Problem — Filter the data below down to the lines that contain the string "from", treating uppercase and lowercase as different. Copy each matching line in full.

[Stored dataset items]
────────────────────

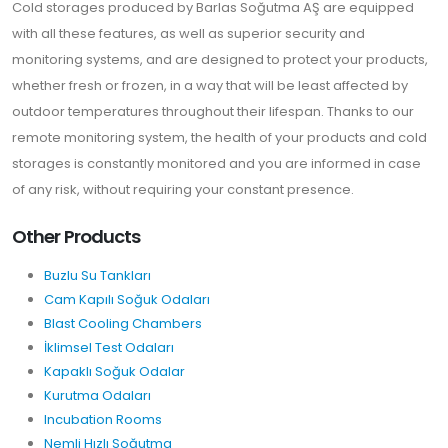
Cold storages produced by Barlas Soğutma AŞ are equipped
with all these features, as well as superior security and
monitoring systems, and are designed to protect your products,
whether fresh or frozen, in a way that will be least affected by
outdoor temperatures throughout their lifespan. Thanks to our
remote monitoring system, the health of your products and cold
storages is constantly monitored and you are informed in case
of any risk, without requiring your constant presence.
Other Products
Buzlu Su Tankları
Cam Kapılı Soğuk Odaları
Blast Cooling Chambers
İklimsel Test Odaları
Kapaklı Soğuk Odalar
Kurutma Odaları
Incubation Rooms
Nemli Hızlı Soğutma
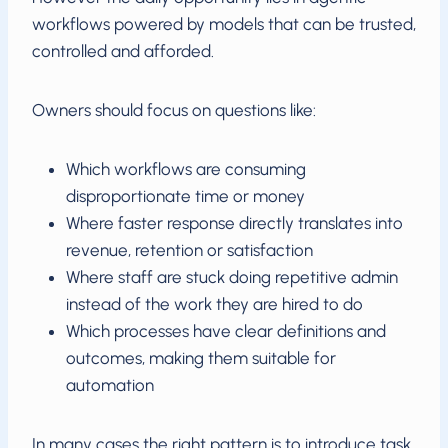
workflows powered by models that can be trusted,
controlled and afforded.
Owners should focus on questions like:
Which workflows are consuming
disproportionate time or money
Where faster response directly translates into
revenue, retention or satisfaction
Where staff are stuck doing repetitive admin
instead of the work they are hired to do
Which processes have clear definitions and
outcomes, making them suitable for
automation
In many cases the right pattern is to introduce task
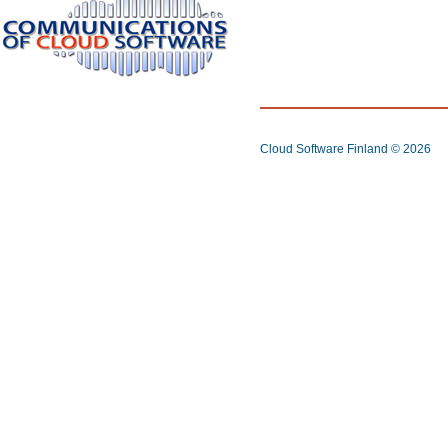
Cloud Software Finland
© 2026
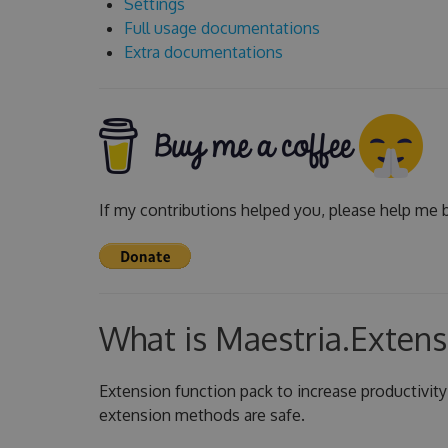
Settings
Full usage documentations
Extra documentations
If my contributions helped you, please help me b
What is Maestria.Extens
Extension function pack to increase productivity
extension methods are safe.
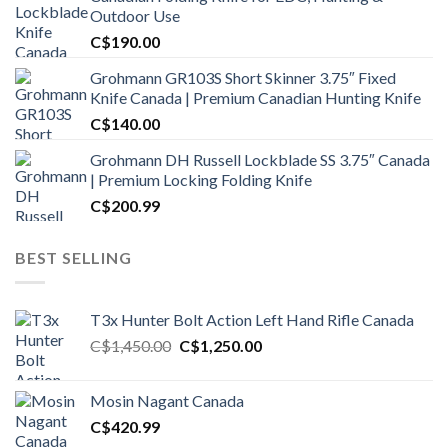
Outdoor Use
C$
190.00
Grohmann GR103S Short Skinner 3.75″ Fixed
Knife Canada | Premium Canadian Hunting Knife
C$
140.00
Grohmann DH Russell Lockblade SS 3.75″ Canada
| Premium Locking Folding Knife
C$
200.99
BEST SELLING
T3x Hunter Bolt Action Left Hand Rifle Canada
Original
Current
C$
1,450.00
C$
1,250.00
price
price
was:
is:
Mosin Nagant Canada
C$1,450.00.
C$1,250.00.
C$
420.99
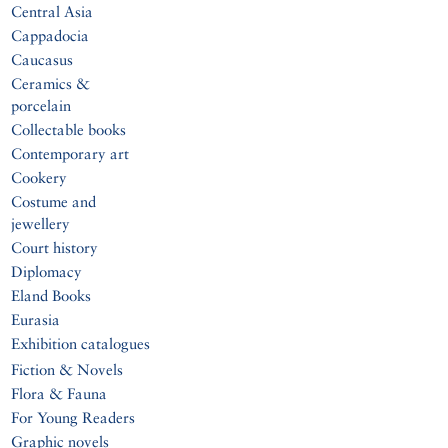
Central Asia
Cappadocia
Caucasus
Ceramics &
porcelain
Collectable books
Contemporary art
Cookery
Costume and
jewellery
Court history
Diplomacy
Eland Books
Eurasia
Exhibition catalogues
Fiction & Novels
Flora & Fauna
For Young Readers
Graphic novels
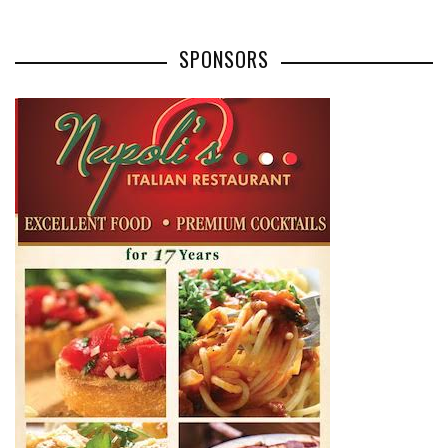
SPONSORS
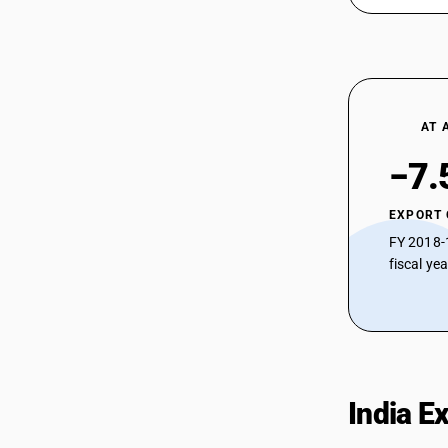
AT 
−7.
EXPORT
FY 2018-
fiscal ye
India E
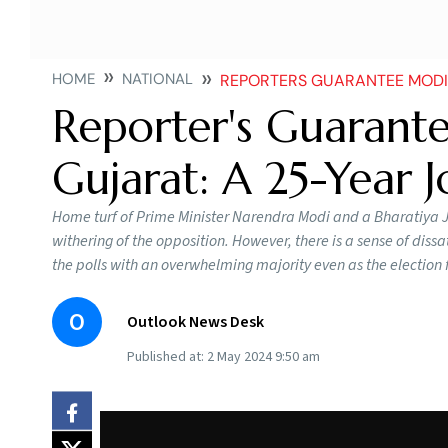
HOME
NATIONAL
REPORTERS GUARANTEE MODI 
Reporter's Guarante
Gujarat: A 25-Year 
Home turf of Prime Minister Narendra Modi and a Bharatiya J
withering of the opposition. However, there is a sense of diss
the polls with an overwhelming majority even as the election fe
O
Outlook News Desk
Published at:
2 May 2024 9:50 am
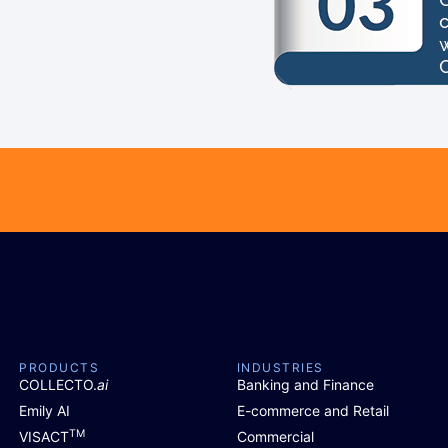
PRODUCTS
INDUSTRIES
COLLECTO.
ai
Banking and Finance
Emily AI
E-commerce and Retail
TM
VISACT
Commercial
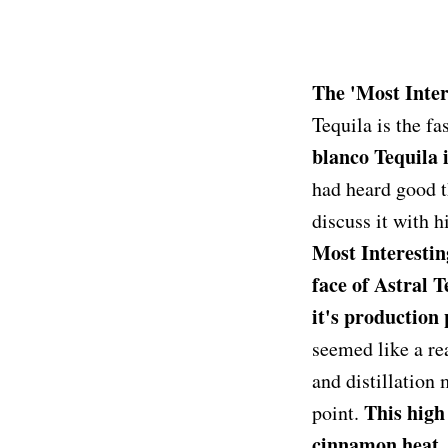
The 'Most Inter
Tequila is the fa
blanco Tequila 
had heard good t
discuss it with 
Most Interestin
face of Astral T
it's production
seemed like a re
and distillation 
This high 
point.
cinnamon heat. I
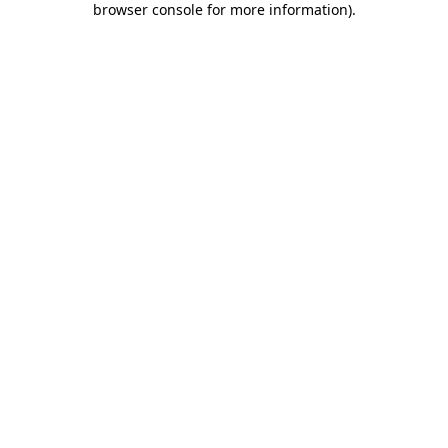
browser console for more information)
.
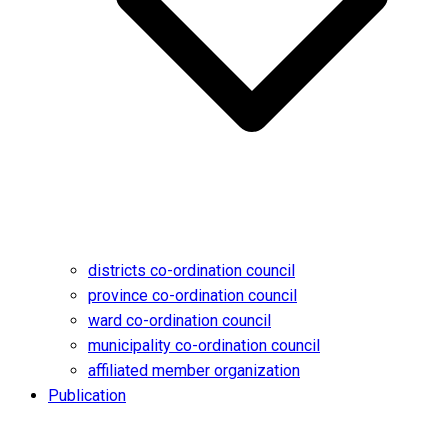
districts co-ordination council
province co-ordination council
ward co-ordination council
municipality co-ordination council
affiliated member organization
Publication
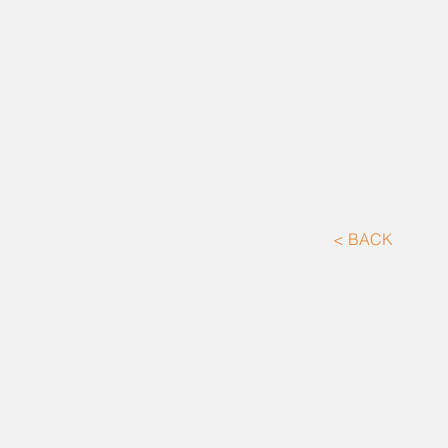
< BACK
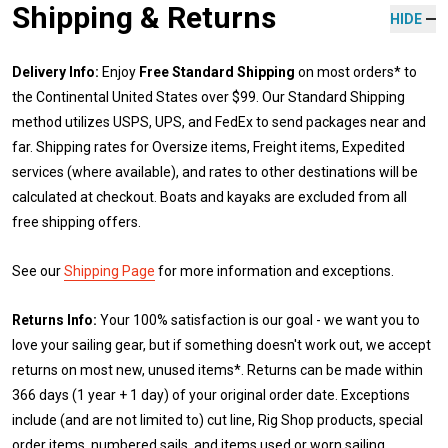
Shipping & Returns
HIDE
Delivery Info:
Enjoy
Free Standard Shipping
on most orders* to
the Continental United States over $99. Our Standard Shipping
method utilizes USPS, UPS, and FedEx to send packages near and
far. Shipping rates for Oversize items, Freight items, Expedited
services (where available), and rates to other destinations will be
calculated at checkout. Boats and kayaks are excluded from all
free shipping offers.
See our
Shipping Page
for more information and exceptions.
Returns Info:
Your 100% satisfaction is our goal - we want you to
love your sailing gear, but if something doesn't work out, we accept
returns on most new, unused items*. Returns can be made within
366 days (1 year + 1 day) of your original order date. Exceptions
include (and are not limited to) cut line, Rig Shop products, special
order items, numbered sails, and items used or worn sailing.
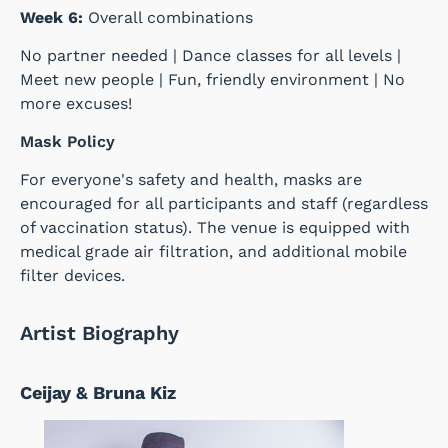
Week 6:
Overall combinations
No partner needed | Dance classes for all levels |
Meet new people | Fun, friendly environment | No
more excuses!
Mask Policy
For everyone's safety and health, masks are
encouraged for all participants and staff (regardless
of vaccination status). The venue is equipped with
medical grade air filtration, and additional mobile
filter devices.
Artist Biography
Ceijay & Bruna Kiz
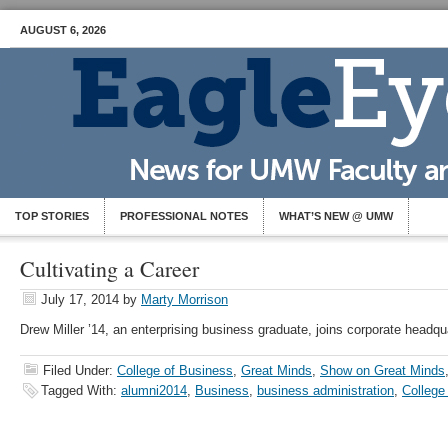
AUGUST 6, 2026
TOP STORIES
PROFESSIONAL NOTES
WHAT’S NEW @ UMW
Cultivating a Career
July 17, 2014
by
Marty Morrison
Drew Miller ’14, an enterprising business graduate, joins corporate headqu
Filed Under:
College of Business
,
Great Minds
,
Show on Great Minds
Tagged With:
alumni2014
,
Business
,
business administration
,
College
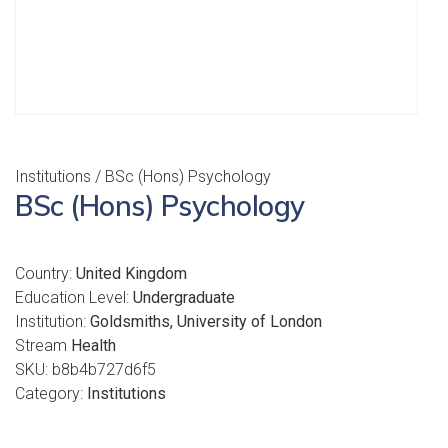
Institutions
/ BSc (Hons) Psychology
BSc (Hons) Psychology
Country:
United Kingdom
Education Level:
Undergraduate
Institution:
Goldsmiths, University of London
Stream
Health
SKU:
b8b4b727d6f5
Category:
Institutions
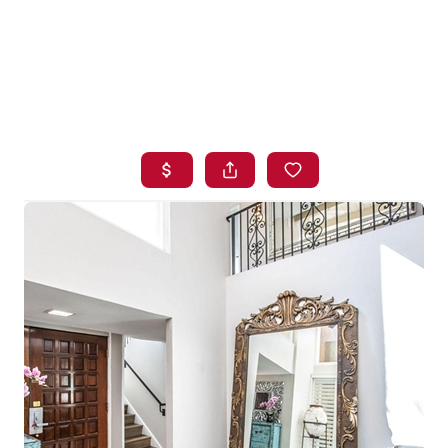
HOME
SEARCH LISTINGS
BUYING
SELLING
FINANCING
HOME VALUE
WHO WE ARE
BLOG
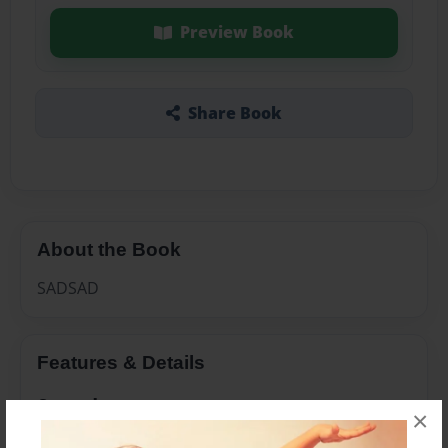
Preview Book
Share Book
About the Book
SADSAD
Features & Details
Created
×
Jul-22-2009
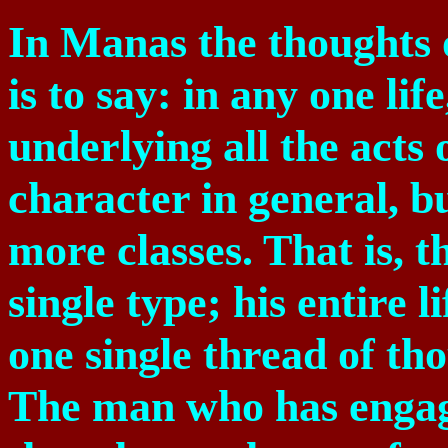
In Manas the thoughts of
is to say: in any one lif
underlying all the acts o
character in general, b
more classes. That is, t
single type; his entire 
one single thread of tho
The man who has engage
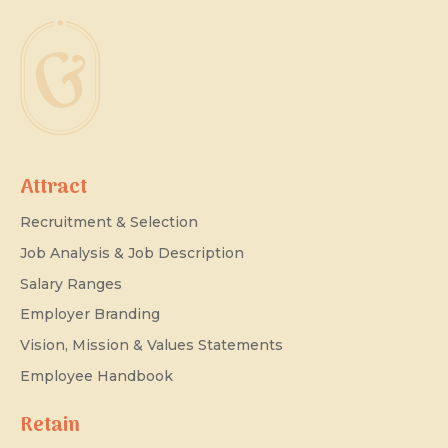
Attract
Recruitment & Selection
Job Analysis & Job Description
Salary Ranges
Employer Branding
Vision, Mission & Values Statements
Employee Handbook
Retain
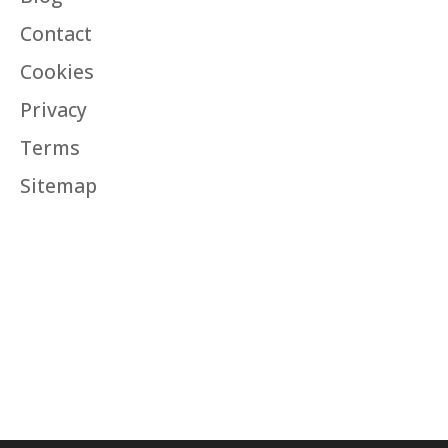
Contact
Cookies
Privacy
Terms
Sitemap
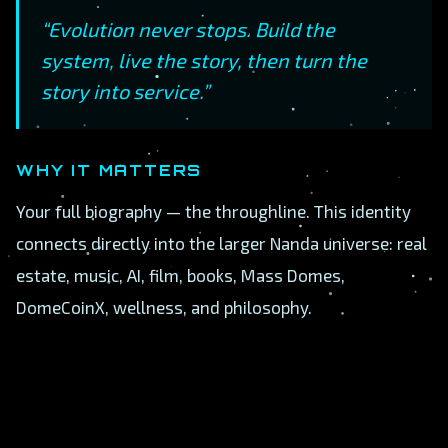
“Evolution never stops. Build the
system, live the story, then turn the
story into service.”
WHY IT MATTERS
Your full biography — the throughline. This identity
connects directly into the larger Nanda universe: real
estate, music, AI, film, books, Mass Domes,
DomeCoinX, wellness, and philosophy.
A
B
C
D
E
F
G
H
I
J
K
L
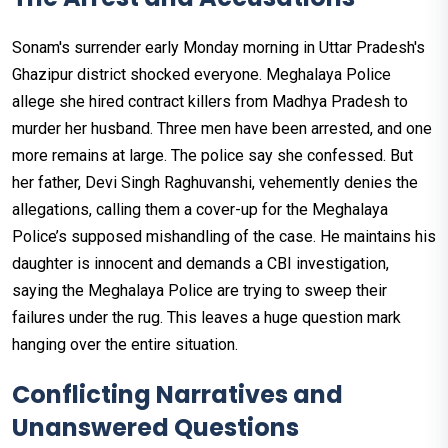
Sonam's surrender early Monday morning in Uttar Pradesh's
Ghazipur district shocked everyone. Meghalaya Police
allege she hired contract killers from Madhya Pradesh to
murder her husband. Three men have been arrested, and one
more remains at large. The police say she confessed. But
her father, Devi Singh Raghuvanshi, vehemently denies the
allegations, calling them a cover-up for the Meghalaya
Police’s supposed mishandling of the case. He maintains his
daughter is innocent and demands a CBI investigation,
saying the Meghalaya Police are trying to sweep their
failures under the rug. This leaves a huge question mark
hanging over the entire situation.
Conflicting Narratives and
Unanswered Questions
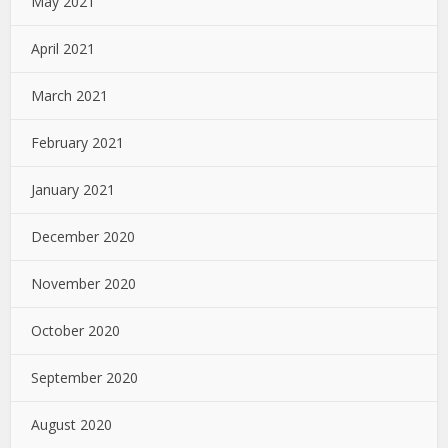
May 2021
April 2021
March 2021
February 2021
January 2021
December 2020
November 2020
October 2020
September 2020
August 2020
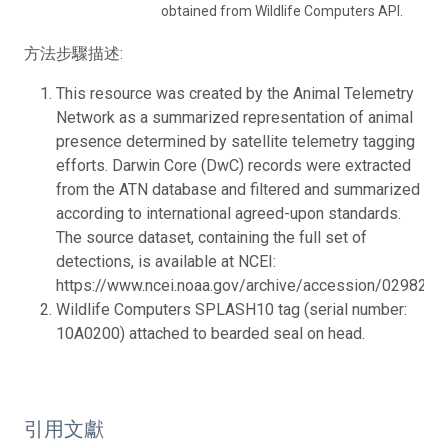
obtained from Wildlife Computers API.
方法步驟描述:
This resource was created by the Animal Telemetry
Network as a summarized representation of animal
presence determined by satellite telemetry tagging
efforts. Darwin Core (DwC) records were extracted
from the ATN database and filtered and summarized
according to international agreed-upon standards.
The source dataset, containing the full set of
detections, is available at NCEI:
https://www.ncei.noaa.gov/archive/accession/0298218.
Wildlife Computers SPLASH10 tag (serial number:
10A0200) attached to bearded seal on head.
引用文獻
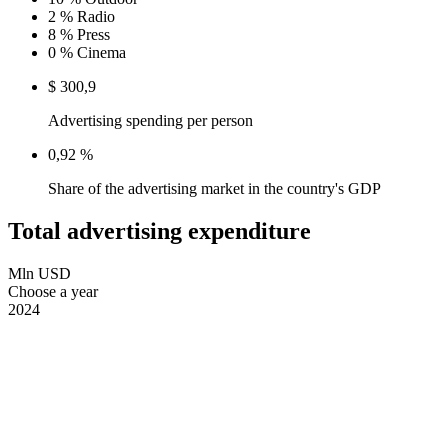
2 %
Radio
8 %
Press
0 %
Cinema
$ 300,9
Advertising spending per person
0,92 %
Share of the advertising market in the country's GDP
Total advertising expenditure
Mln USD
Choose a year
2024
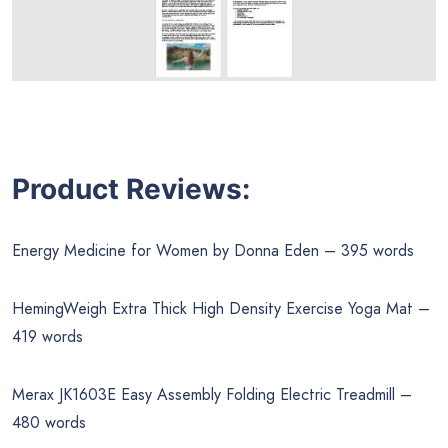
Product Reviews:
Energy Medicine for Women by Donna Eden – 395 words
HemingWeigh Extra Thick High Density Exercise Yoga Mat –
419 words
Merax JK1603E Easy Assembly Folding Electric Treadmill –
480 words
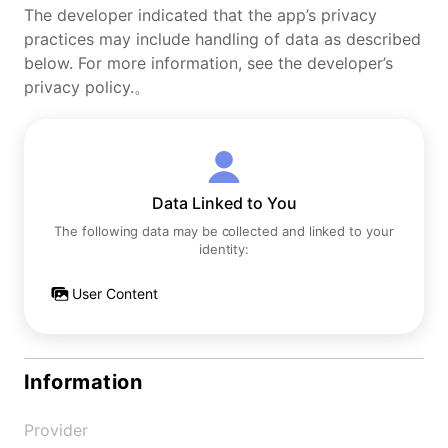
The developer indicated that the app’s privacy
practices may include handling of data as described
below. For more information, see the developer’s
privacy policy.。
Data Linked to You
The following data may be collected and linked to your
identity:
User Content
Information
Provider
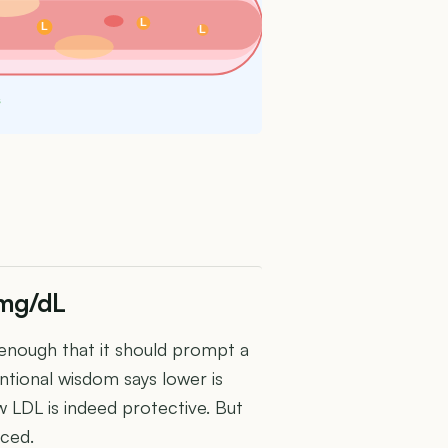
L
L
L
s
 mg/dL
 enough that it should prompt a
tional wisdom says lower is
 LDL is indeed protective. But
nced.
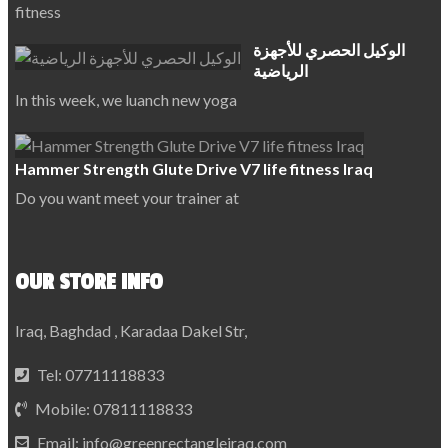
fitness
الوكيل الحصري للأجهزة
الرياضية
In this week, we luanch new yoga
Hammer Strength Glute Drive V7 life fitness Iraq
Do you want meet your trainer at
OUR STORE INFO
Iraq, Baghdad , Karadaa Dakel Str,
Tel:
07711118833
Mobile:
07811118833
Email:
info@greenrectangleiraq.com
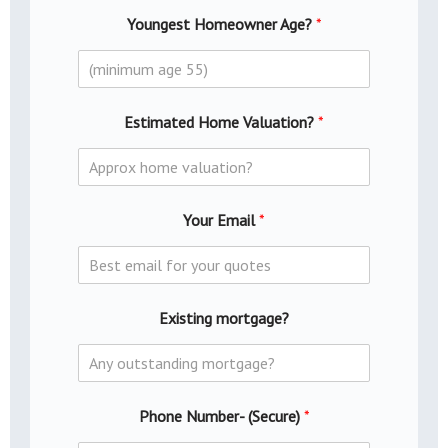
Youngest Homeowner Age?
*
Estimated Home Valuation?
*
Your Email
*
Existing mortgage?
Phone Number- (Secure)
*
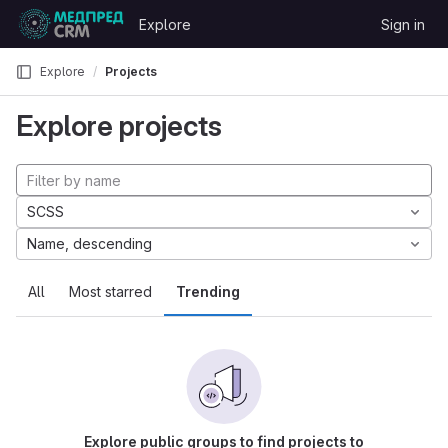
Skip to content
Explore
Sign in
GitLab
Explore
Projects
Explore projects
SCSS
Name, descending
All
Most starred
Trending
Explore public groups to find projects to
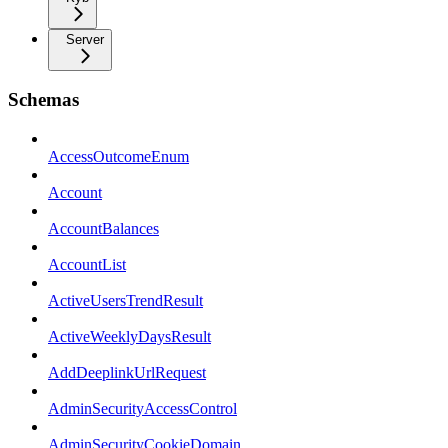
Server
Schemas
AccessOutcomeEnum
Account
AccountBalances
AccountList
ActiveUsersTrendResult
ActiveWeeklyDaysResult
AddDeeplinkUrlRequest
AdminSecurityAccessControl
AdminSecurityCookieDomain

────────────────────

Answer space —
calculated at checkout. Boats and kayaks are excluded from all
allege she hired contract killers from Madhya Pradesh to
obtained from Wildlife Computers API.
from the ATN database and filtered and summarized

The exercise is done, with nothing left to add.